Very good article that really describes the general state of most technology today, not only TV's, but phones, autos, computers... and just about everything else you can think of.

(post is archived)

[–] 1 pt

The problem is the same as pluralistic societies: each corporation wants to own its proprietary technology and to have everyone adopt and pay for it. Then as each corporation fights for dominance, the technology suddenly changes making the old technology obsolete. Remember the fight between DVD, Blueray and HD-DVD? Suddenly, it makes no more difference because optical technology no longer matters.

[–] 1 pt (edited )

A very interesting article. I had hope in technology at one point in my life when Steve Jobs was still alive and had revolutionized phones and music consumption. With him gone, I don’t have much hope anymore. A few years ago, I bought a Sony Ultra HD (4K) 75” AndroidTV that was supposed to be the best TV in existence and had a built in computer with even a full 3D car racing game installed on it akin of quality car racing games you see in arcades. Anyways, the TV software was extremely complicated and some things didn’t work sometimes like connecting my Bluetooth Bose headphones, which could not be used from a long enough distance forcing me to sit right by the TV and defeating their wireless purpose with it. Anyways, Apple eventually offered Apple software that could be installed on the TV, but had some caveats. The TV was definitely very interesting from a hardware point of view, but suffered greatly from user interface and usability issues. I was so disappointed I knew that without Steve Jobs, it’s hopeless in technology usability. I could tolerate it, but what about the elderly and impatient non-computer-savvy people?

Godspeed.

[–] [deleted] 1 pt (edited )

I have been in depthly interested in tech and media for my entire life.

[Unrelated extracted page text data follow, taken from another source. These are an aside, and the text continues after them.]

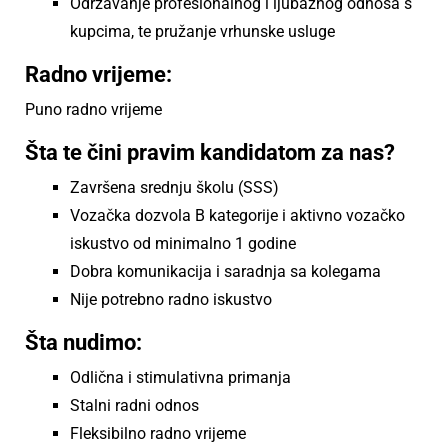
Održavanje profesionalnog i ljubaznog odnosa s
kupcima, te pružanje vrhunske usluge
Radno vrijeme:
Puno radno vrijeme
Šta te čini pravim kandidatom za nas?
Završena srednju školu (SSS)
Vozačka dozvola B kategorije i aktivno vozačko
iskustvo od minimalno 1 godine
Dobra komunikacija i saradnja sa kolegama
Nije potrebno radno iskustvo
Šta nudimo:
Odlična i stimulativna primanja
Stalni radni odnos
Fleksibilno radno vrijeme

I can confirm, everything the enduser sees, has been done on purpose.

We are fortunate the spammers pissed off enough lawmakers or we still wouldnt be able to unsub from ANYTHING. That one norm got in, the unsub rule. A fine rule indeed. The only quarter given.

I was literally today working with a technology vendor, for lack of a better word (code resellers). I am not the admin, I am the guy who is advising the actual admin on more technical matters outside his expertise, in this product we intend to sublet and brand and sell. So the rep is chatting up the admin and I'm in the back listening. He walks him around the UI etc, real basic. Then I go to implement a few things, and while these things dont affect me, I must still care about the endusers, because I saw at least 4-5 elements of the application, whose sole purpose is to restrict the abilities of the user to do things that would not incur cost to either provider.

Let me tell you something, you dont have to worry about Comcast reading your packet captures, what you need to worry about is whether or not they store, package and show that information to 3rd parties for "troubleshooting". I have on nearly every occasion its been presented to me, been able to use the most basic admin tools, and even if they dont broadcast, almost every single one (made for profit at least) does store and later reveal 1:1 data copy of the transactions, whatever sort they may be.

Furthermore, I'm not saying anything the savvy among you dont already know. This is more for the guy who isnt sure if this post title is true. It is. I live behind that curtain and the wizards are real, but most of them are evil af. Here's the thing too, I was the blackhat hacker style (cracker/troublemaker) and this kind of evil was the sort I though was 'too far', and still do. I suspect I've been a reluctant good guy and not the villian I presumed I was.

When you are coding you inevitably become aware of what YOU KNOW vs what the user knows and 'probably believes'. Its real, its a game and we really do play it that way. Good guys like me, step around when we can, we wont look into places we totally could look into, because we dont want to be that guy. I'd like to believe all coders are idealistic 80s hackers too, but this does not seem to be the case.

tl:dr - Correct. Large mainstream apps are more containment than they are content.